Inform your employees of the impending switch. Of course, it’s up to you when and how much you want to tell your employees about switching health plans. Be prepared, such a switch may cause some anxiety and concerns especially if they aren’t forewarned. Offer a sufficient open enrollment period, and let your employees ask questions. Your staff will want to know about the health plan network, if their deductibles will roll over, are dependents included, what the employee premiums will be, and several other practical matters. Prepare an announcement stressing why this change is a better option for the company and for them in the big picture, and prepare a list of FAQs in advance to help allay their fears.
Establish and share enrollment processes and dates. Make sure it’s clear to your employees how to choose their health insurance coverage and provide them with a contact person to reach out to for questions. This should be a trusted expert with excellent knowledge of the new plan, such as your HR representative, PEO account manager, or plan provider contact. You may want to hold a meeting or Town Hall about the change or find another opportunity for employees to ask questions. Notify your employees several times leading up to the official switch and the cutoff date to enroll in the new plans. It’s important to support everyone in making the transition smoothly and on time.
Establish a new coverage start date with the new group plan provider. Of course, it only makes sense to ensure you have no lapse in coverage dates for your employees when you switch to the new plan. Verify your company’s last contracted day with the current provider, and make sure the new plan starts the following day.
Inform the current health insurance plan provider that you are leaving.
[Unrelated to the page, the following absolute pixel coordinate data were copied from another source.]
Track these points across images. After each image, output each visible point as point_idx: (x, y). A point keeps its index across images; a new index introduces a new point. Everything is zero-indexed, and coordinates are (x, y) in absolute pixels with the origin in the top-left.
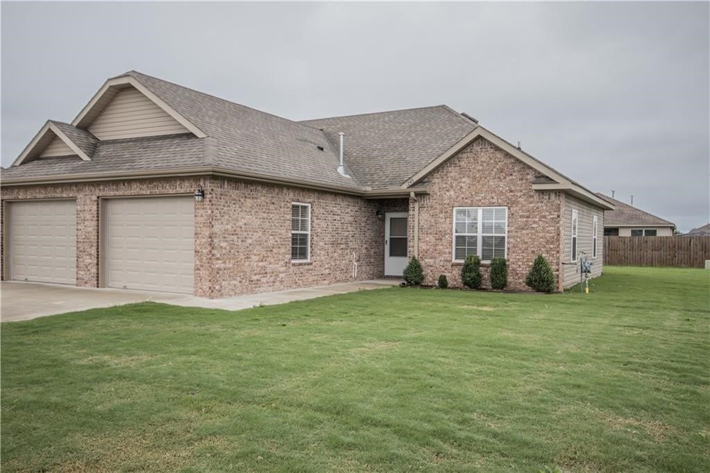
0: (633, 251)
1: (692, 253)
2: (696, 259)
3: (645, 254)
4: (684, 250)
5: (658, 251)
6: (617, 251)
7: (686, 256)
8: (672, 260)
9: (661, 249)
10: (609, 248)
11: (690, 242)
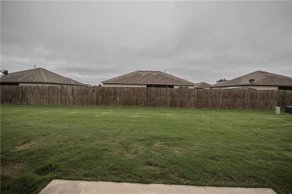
0: (212, 98)
1: (245, 100)
2: (247, 104)
3: (219, 100)
4: (241, 98)
5: (226, 98)
6: (202, 98)
7: (242, 102)
8: (234, 104)
9: (228, 97)
10: (197, 96)
11: (245, 93)
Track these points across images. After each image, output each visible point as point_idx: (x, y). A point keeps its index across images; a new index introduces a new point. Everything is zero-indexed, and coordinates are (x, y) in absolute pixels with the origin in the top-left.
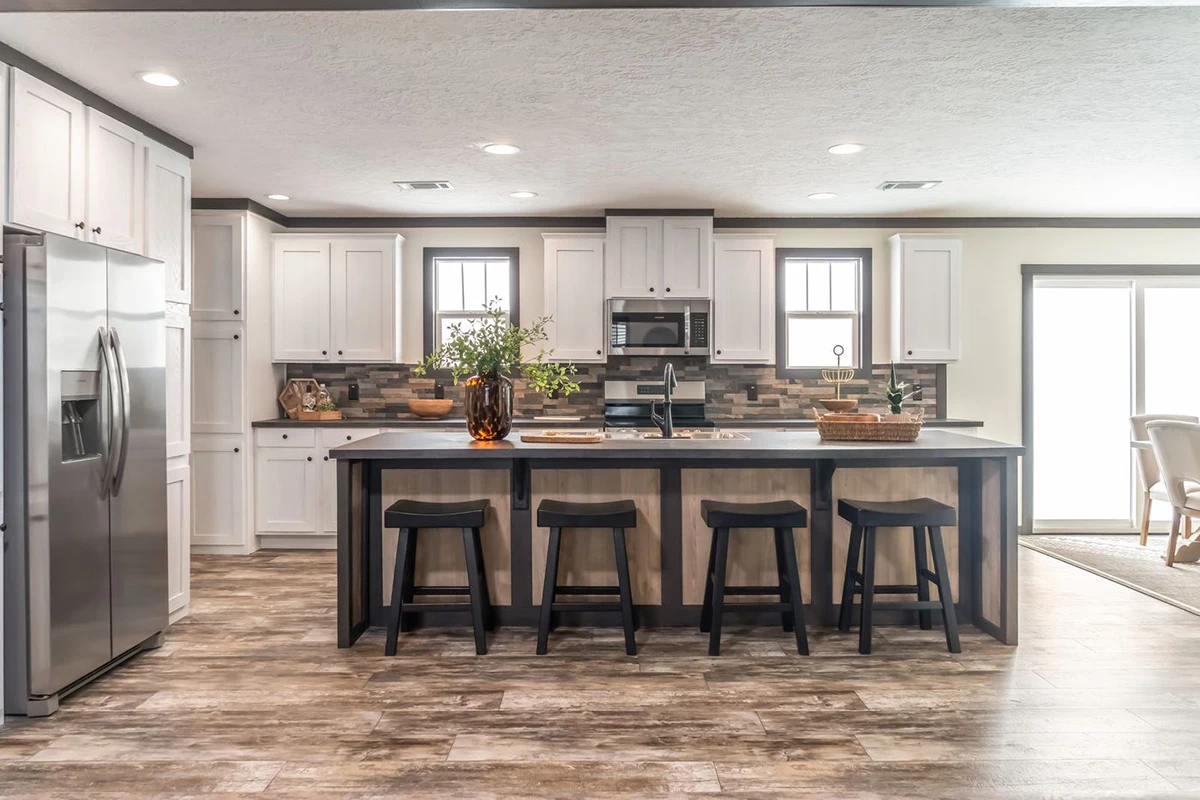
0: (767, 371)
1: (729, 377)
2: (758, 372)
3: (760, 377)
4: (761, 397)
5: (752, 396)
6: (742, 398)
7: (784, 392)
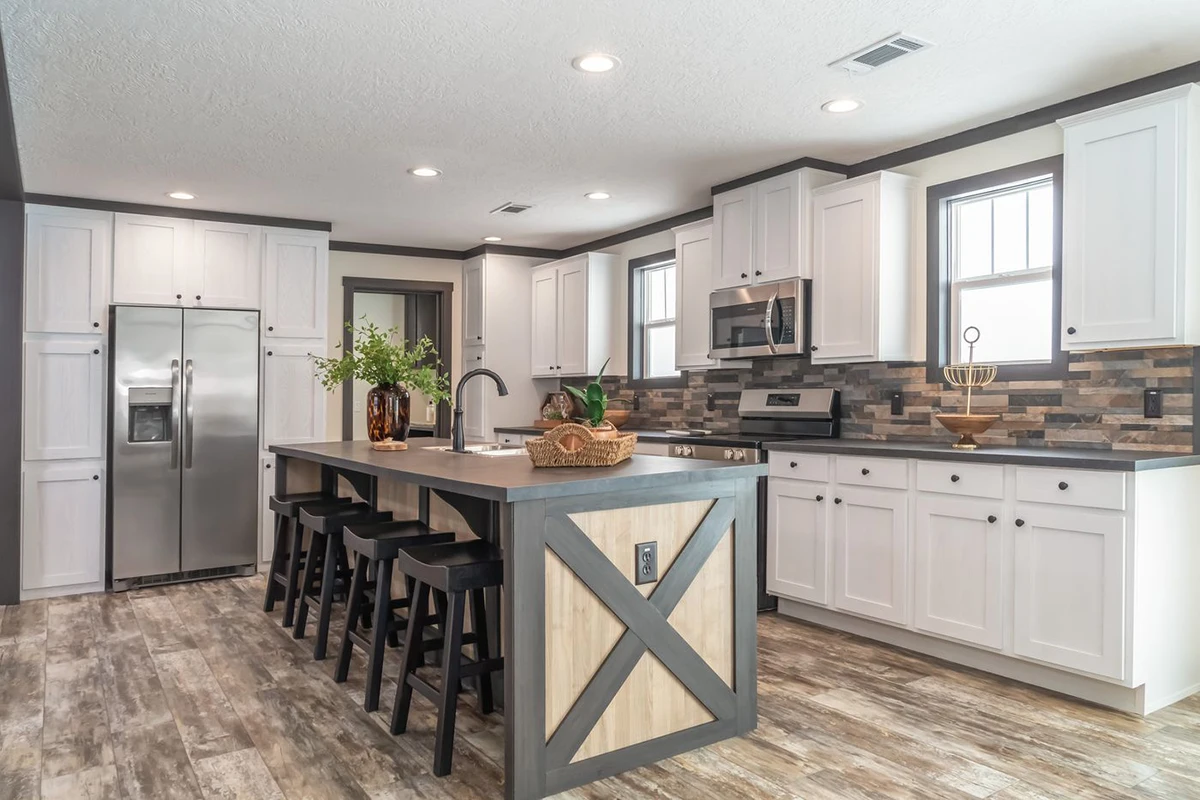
0: (914, 372)
1: (871, 382)
2: (905, 373)
3: (908, 380)
4: (907, 410)
5: (897, 410)
6: (883, 411)
7: (936, 403)
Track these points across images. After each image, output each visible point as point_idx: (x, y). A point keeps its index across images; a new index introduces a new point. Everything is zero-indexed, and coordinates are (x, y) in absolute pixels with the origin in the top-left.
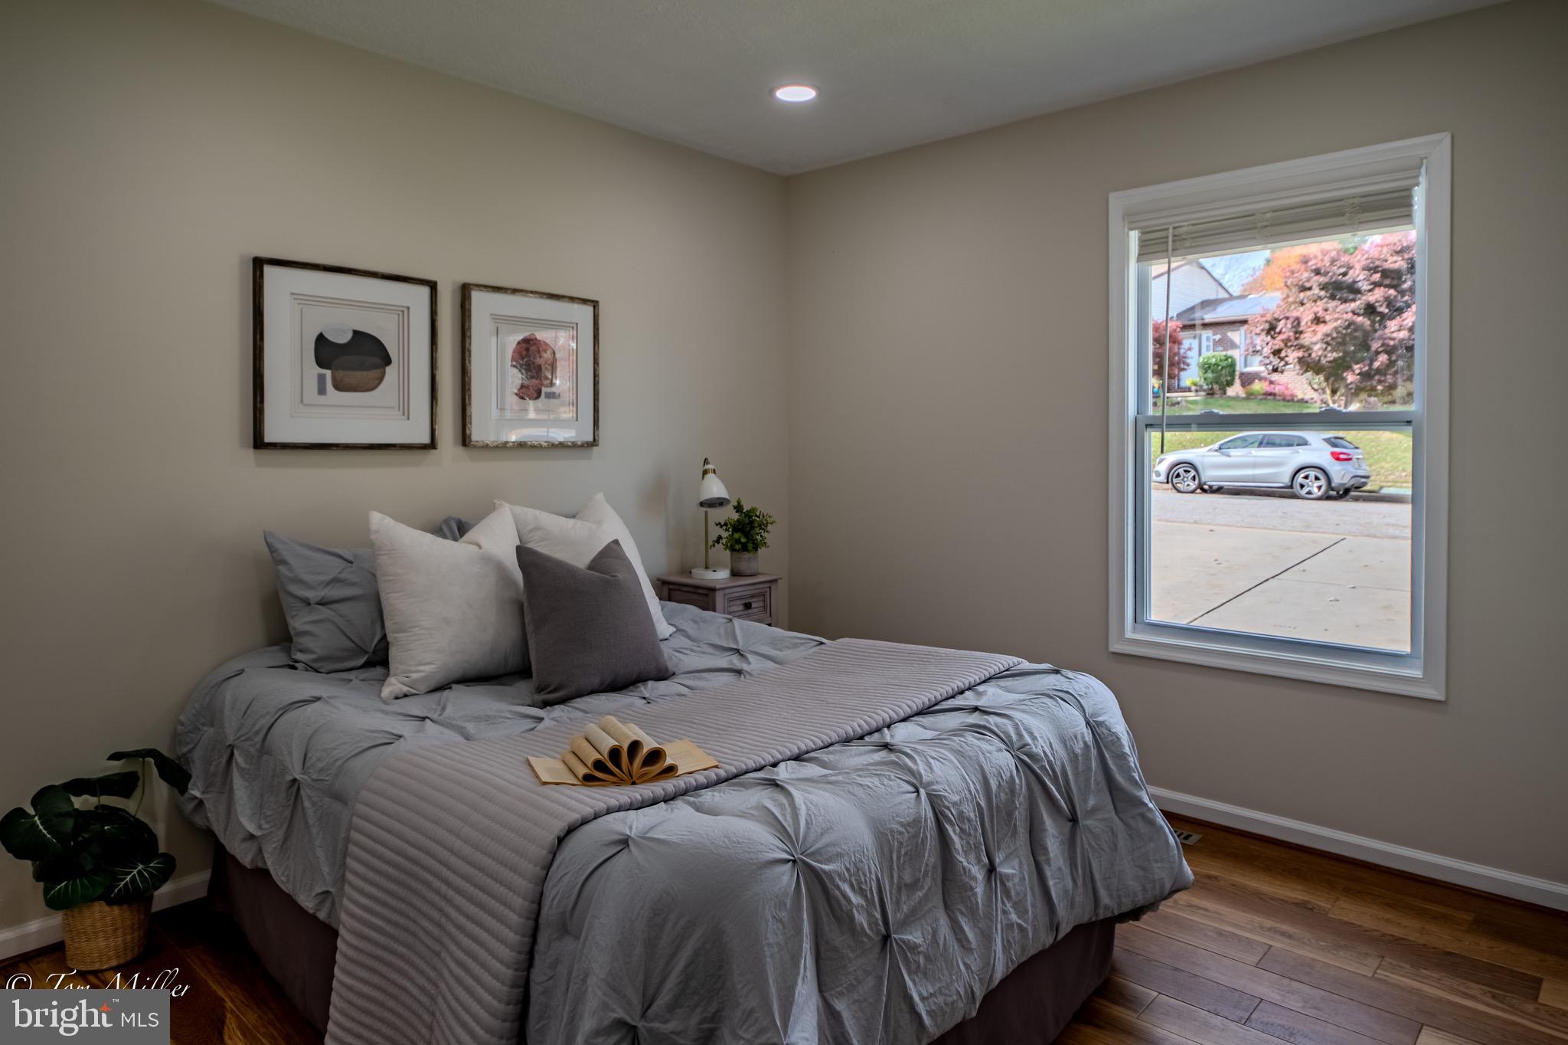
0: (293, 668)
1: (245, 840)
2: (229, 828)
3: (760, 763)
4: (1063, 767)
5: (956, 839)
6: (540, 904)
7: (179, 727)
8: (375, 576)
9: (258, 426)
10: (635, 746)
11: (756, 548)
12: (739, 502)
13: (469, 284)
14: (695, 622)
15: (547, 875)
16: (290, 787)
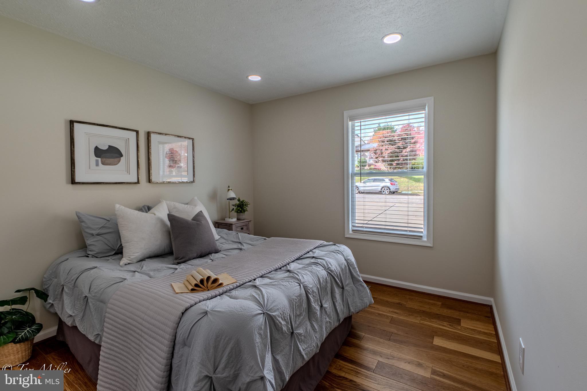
0: (88, 257)
1: (68, 317)
2: (63, 313)
3: (250, 280)
4: (340, 273)
5: (311, 298)
6: (175, 336)
7: (44, 279)
8: (117, 225)
9: (73, 176)
10: (209, 278)
11: (244, 211)
12: (239, 198)
13: (150, 132)
14: (227, 234)
15: (178, 326)
16: (84, 299)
Let your plan provider account manager know what your last day of service will be with them, and make sure to save all related contracts and paperwork regarding the change.
Does a small business even need to offer employee health insurance?
Under the affordable care act (ACA), employers with under 50 full-time equivalent employees (FTEs) are not required to offer health care coverage, but the advantages (better employee retention and recruitment, healthier workforce) often outweigh the costs. Check out this article to learn more about the advantages: Study Shows Big ROI on Employer-Sponsored Health Insurance. The Small Business Health Options Program (SHOP), part of the ACA, was set up to help businesses with under 50 FTEs find a health plan. Companies with fewer than 25 employees, may even qualify for a small business health care tax credit if buying SHOP insurance. Not sure if it’s a good fit? Contact a local broker who specializes in small group health insurance for guidance. Note: There are private plans not listed in the SHOP program that you may want to consider. Again, a health insurance broker who specializes in small businesses can help understand your needs and guide you to what may be the best fit.
Don’t be afraid to switch.
Changing insurance providers does not have to be a headache. It’s often easier when you work with a broker who can help to inform your decision maker. Or in the case of switching to a PEO, work directly with your account rep, who can inform you of your plan options and make sure you dot the i’s and cross the t’s when transitioning to the new plan.